*Document passage*:
○ ○ ○ ○

Here we see the food-growing area of a mature fortress. It feeds about 150 dwarves (there are actually more in the fortress but some food is gotten through other means). The room is irrigated by a channel and floodgate system extending east from the cave river. Seeds are immediately adjacent to the growing crops (water can't hurt them), and overflow stockpiles to accept plants are also nearby. Some workers, all of whom are cross-trained (more on this in the labor management section) are planting. Five of the six possible crops - plump helmets, cave wheat, pig tails, sweet pods, and quarry bushes - are being grown.
=== The agricultural cycle ===
Once you have mud to plant crops on, you should set up several farm plots ... several as opposed to one, for flexibility in cropping. A young fortress should set up as much growing space as the farmers can readily handle, but a mature fortress with experienced workers and a stable population can easily provide food and drink for a dwarf from half a grid of land.
The agricultural year goes as follows:
1) First spring planting. Farmers should be planting; don't distract them with other jobs - get the plots filled.
2) Growing. If planting is done quickly, farmers can profitably be assigned to other jobs.
3) First spring harvest/replanting of plump helmets. Plump helmets bloom first and can be cleared and that plot replanted just in time for...

○ ○ ○ ○

*Records provided*:

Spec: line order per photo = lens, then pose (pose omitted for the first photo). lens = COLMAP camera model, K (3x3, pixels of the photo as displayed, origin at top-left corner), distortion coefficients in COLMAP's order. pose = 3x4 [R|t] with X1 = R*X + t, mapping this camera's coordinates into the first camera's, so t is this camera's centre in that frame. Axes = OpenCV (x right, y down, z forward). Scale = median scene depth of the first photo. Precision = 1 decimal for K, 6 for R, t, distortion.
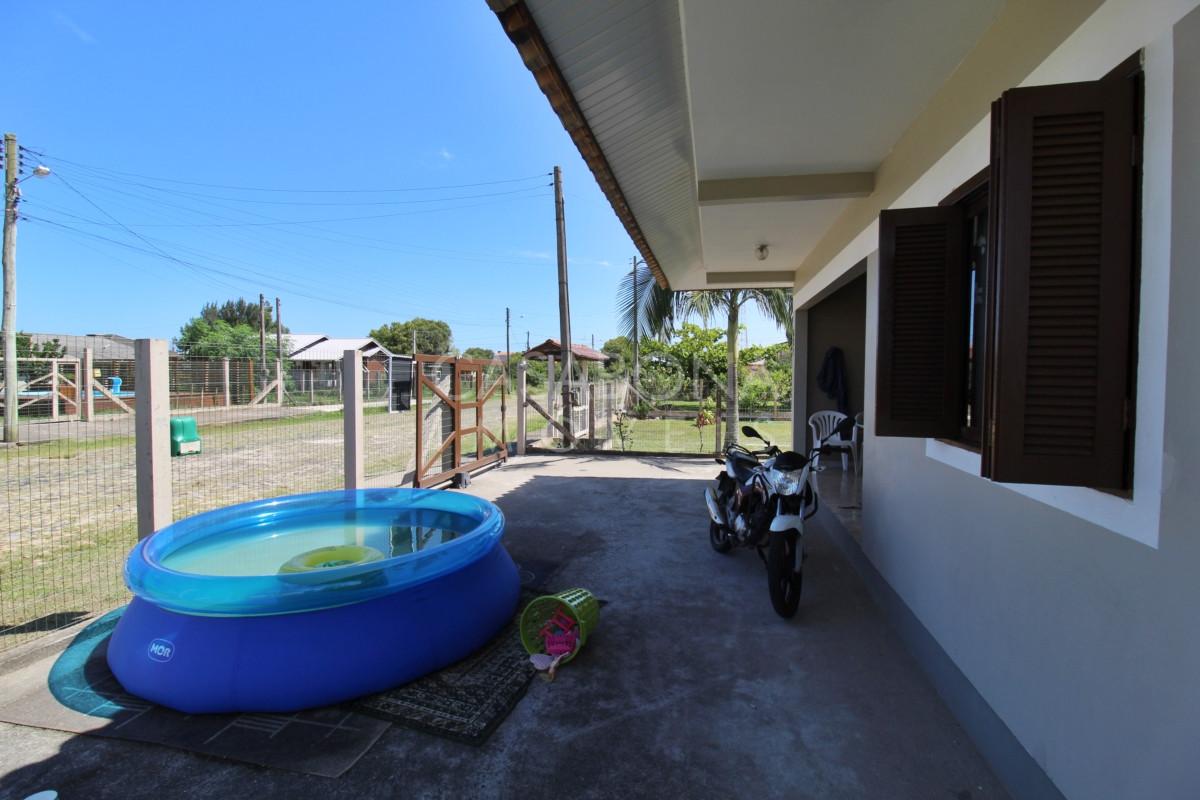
lens RADIAL K [[565.3, 0, 599.3], [0, 565.3, 394.1], [0, 0, 1]] dist [-0.002214, -0.010066]
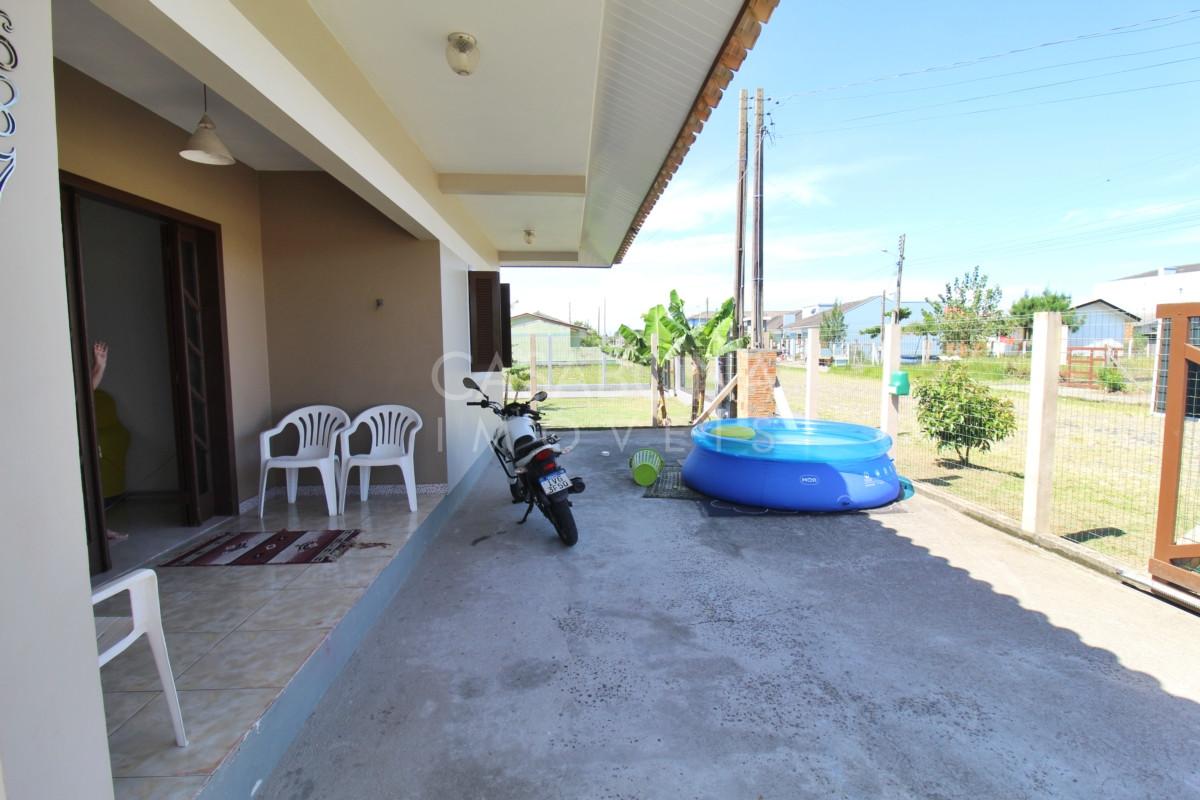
lens RADIAL K [[565.3, 0, 606.7], [0, 565.3, 387.5], [0, 0, 1]] dist [-0.002214, -0.010066]
pose [[-0.965929, 0.009175, -0.258644, 0.371595], [-0.019497, 0.993952, 0.108072, -0.055929], [0.258072, 0.109433, -0.959908, 1.810726]]
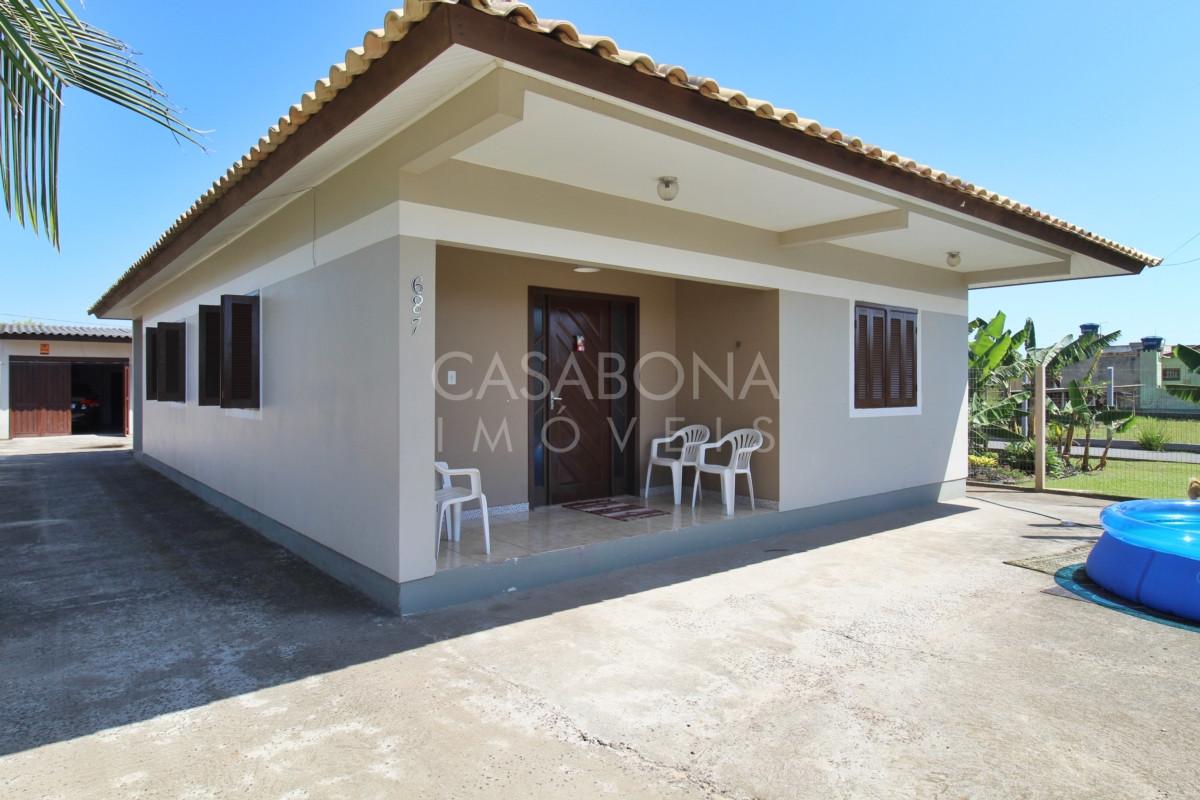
lens RADIAL K [[725.5, 0, 617.0], [0, 725.5, 381.4], [0, 0, 1]] dist [0.006872, 0.000539]
pose [[-0.772187, -0.016328, 0.635185, -0.245692], [0.009846, 0.999242, 0.037656, -0.069817], [-0.635319, 0.035331, -0.771441, 2.094467]]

○ ○ ○ ○

*What is required*: Continue the passage above on fortress agriculture, beginning immediately after its final words.

*Answer for the task*:
4) Spring harvest/replanting of sweet pods and quarry bushes. If you're short on time before the end of the period these can be grown (end summer for sweet pods, end autumn for quarry bushes) and you have at least a month available, you can change over to faster-growing plump helmets and get in an extra crop.
4) Second spring harvest/replanting of plump helmets. Only with the greatest efficiency can you get in a third crop in a season, but your farmers will try...
5) (follow-up harvests/replantings)
6) Summer. All crops disappear, except if the plot is planting the same thing next season. Always keep the season change in mind!
7) Summer proceeds similarily to spring, except that you can now plant pig tails and cave wheat. Of the two, pig tails grow more quickly (just as quickly as plump helmets) and so you can get in quite a lot more crops of them on the same amount of soil.
Autumn. All crops disappear, except if the plot is planting the same thing next season.
9) Autumn proceeds similarily to spring and summer, except that you cannot grow sweet pods. There's nothing you can do to stop any left-over sweet pods disappearing at the end of summer.
10) Winter. The plot and every crop in it vanishes. You must wait a minimum of four months (winter, plus the time needed for a first crop of plump helmets) before you'll get anything else from agriculture. Prepare well ... or have a backup plan.
=== Farmers ==
Farming happens in bursts: It's either "All hands to plant or harvest!" or "No work for you, farmer!". Farmers left to idle too long often start parties, which ties them up for something like two weeks, often right when you need them most. For these reasons, it's an excellent idea to:
* Give each farmer a second job in food haulage, brewing, cooking, butchery, or some such,
* Assign each agricultural worker a custom title (such as "Farmer Brewer" or "Farmer Hauler"), and
* Use Dwarf Foreman to quickly shift dwarves between tasks to keep them busy.
This will let you do more work with fewer dwarves than you ever could before.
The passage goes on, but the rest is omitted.